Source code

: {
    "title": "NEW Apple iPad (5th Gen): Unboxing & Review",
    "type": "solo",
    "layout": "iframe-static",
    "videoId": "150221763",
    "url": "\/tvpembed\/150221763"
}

☆ ☆ ☆

DIRECTIONS FOR THIS TASK: Reproduce every record in full, keeping each one exactly as it reads.

TASK SOLUTION:
Source code

: {
    "title": "NEW Apple iPad (5th Gen): Unboxing & Review",
    "type": "solo",
    "layout": "iframe-static",
    "videoId": "150221763",
    "url": "\/tvpembed\/150221763"
}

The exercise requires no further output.